WASHINGTON — The Federal Communications Commission rocked shock jock Howard Stern’s world Thursday with one of the highest indecency fines on record.
The nearly half-million-dollar fine also marked an aggressive shift in the FCC’s new get-tough-against-smut policy. For the first time, the commission has fined for separate indecency violations in the same program, instead of fining a program that contained indecencies once for each station that aired it.
The commission slapped Clear Channel with a total of $495,000 for airing salacious material April 9 on Stern’s show on six stations around the country.
In the first unanimous agency decision since the FCC stiffened its antismut resolve, all five commissioners agreed to level the current statutory maximum of $27,500 per violation.
The commissioners took exception to graphic discussions between Stern and sidekick Stuttering John about John having oral and anal sex with his wife, as well as Stern and a guest’s promotion of the product Sphincterine, an oral-hygiene product used before sex.
In all, they found that the show violated federal indecency standards three times, and imposed $27,500 for each infraction. (The sum was then multiplied for each of the six stations.)

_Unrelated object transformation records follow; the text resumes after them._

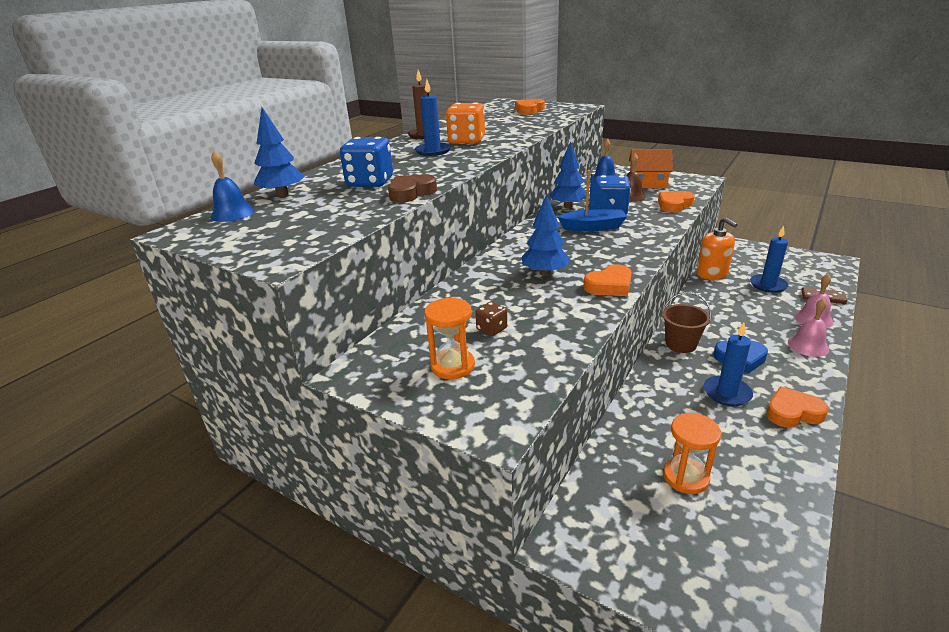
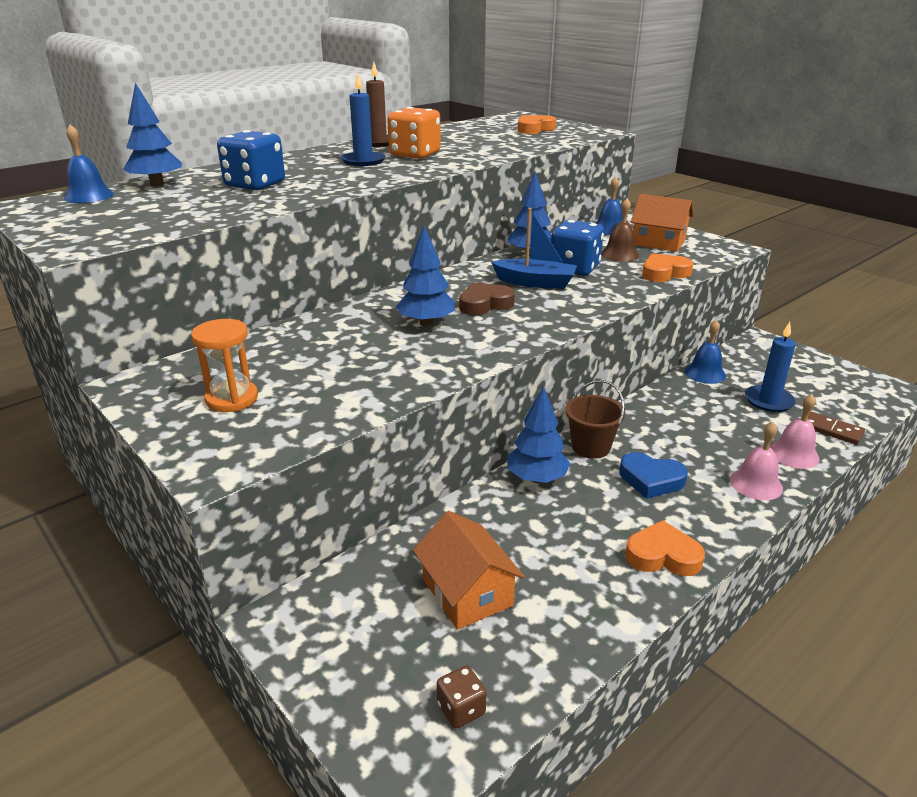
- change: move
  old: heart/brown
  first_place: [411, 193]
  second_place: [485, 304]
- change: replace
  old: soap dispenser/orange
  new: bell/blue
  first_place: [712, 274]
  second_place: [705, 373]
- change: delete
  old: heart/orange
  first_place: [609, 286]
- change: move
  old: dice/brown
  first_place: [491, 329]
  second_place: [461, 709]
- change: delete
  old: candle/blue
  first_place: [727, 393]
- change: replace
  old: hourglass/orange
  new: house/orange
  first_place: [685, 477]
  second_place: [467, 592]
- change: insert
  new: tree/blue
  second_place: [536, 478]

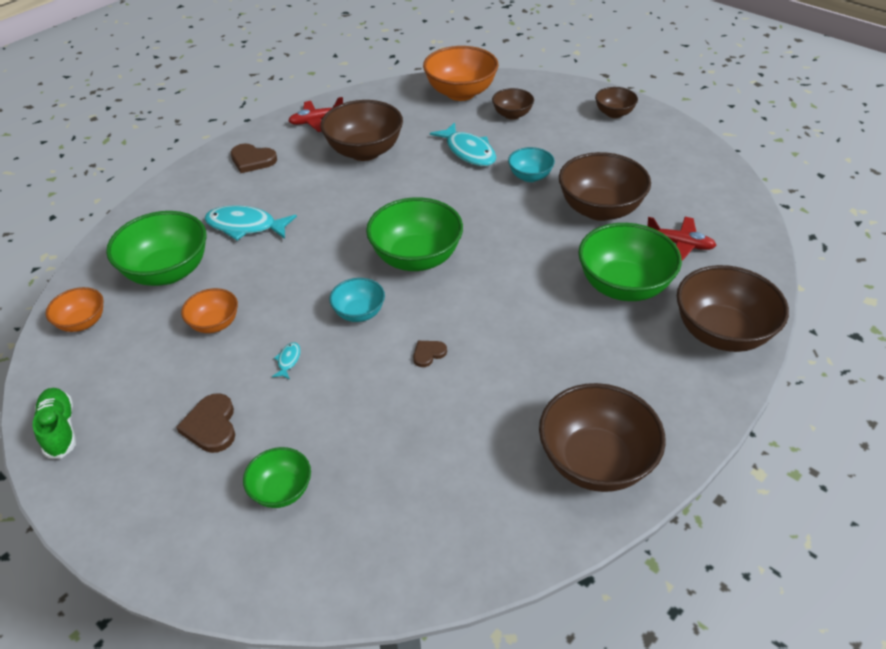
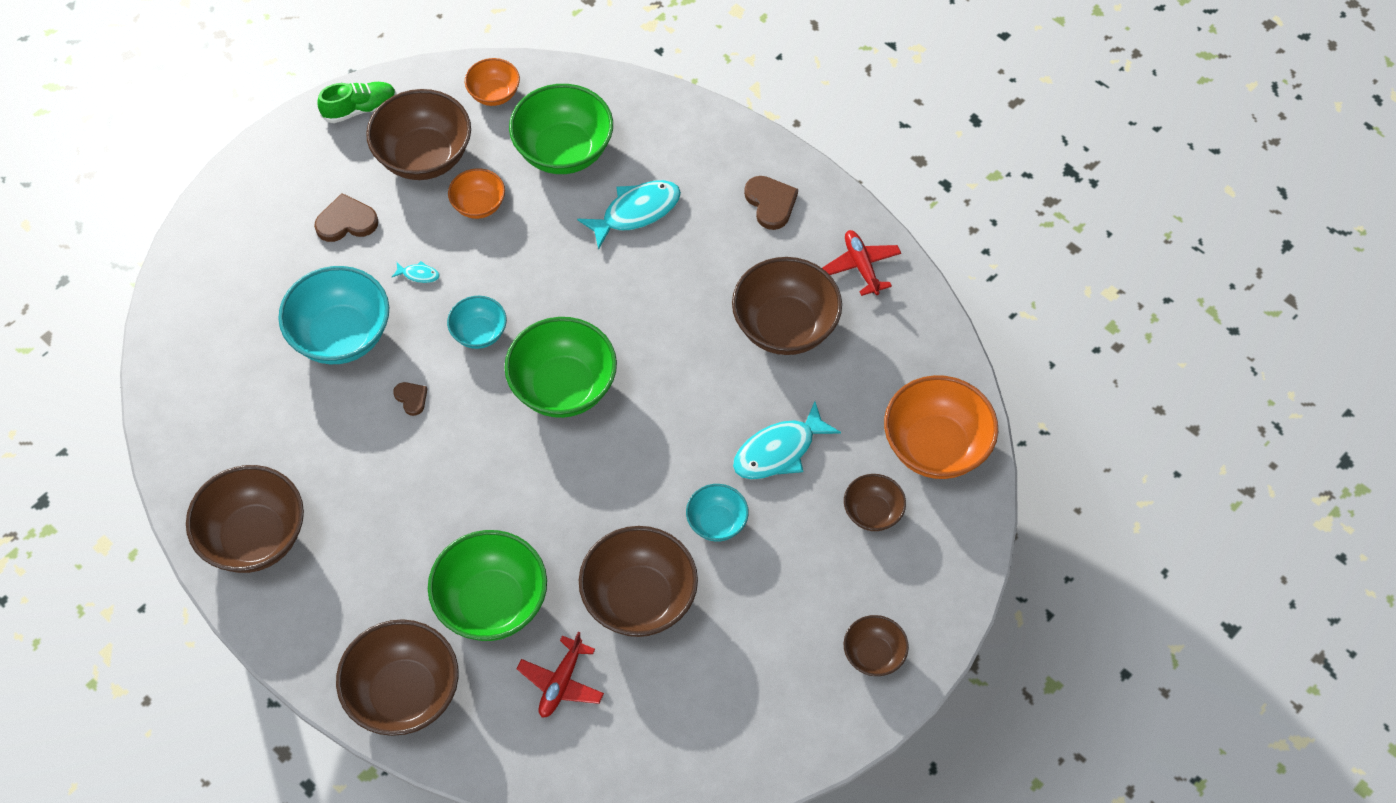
- change: rotate
  old: heart/brown
  first_place: [252, 160]
  second_place: [770, 203]
  degrees: 135
- change: rotate
  old: fish/turquoise
  first_place: [245, 226]
  second_place: [636, 212]
  degrees: 45
- change: delete
  old: bowl/green
  first_place: [281, 490]
- change: insert
  new: bowl/brown
  second_place: [424, 157]
- change: insert
  new: bowl/turquoise
  second_place: [341, 336]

Legislation making its way through Congress would raise the statutory maximum to $500,000, making these violations worth $8 million in the future.
Clear Channel, which previously suspended Stern from the six stations it owns that carried the show, reacted to the news of the latest fine by terminating its relationship with the superstar shock jock.
“Mr. Stern’s show has created a great liability for us and other broadcasters who air it,” Clear Channel prexy John Hogan said in a statement. “The Congress and the FCC are even beginning to look at revoking licenses. That’s a risk we’re just not willing to take.”
Democratic commissioner Michael Copps who has complained bitterly about the FCC’s weak record on indecency, was satisfied with the latest action against Stern.
“Today’s decision is a step forward toward imposing meaningful fines,” he said in a statement released with the ruling. “For the first time, the commission assesses a fine against more than a single utterance rather than counting an entire program as one utterance.”
In many ways, Stern has been at the center of an indecency firestorm kicked up by Janet Jackson’s Superbowl breast-baring stunt and Washington’s resultant crackdown. Last month, his show was the target of another FCC fine, and a study named him the agency’s public enemy No. 1 for racking up a total of $1.96 million in proposed fines over 14 years (before the last two FCC actions against the show). The lion’s share of those fines were for shows broadcast in 1991 and 1992; five separate actions during that time were settled for $1.71 million.
So far, Viacom-owned Infinity stations have stood by their man, refusing to suspend or threaten Stern specifically. In fact, Stern has since complained that he has become the posterboy for the FCC’s antismut crusade and has railed against a new climate of censorship.
Viacom has yet to face fines for Stern’s content this year, even though Infinity stations aired the same show that led to the heavy fines against Clear Channel. But it’s only a matter of time. The FCC usually fines shows as a result of listener or viewer complaints and, in the past, only acts against the companies that own the stations that spur complaints.
But in the new aggressive enforcement climate, the FCC may change that practice. Last week, an FCC source said the agency reserved the right to take on Infinity for airing the same Howard Stern show.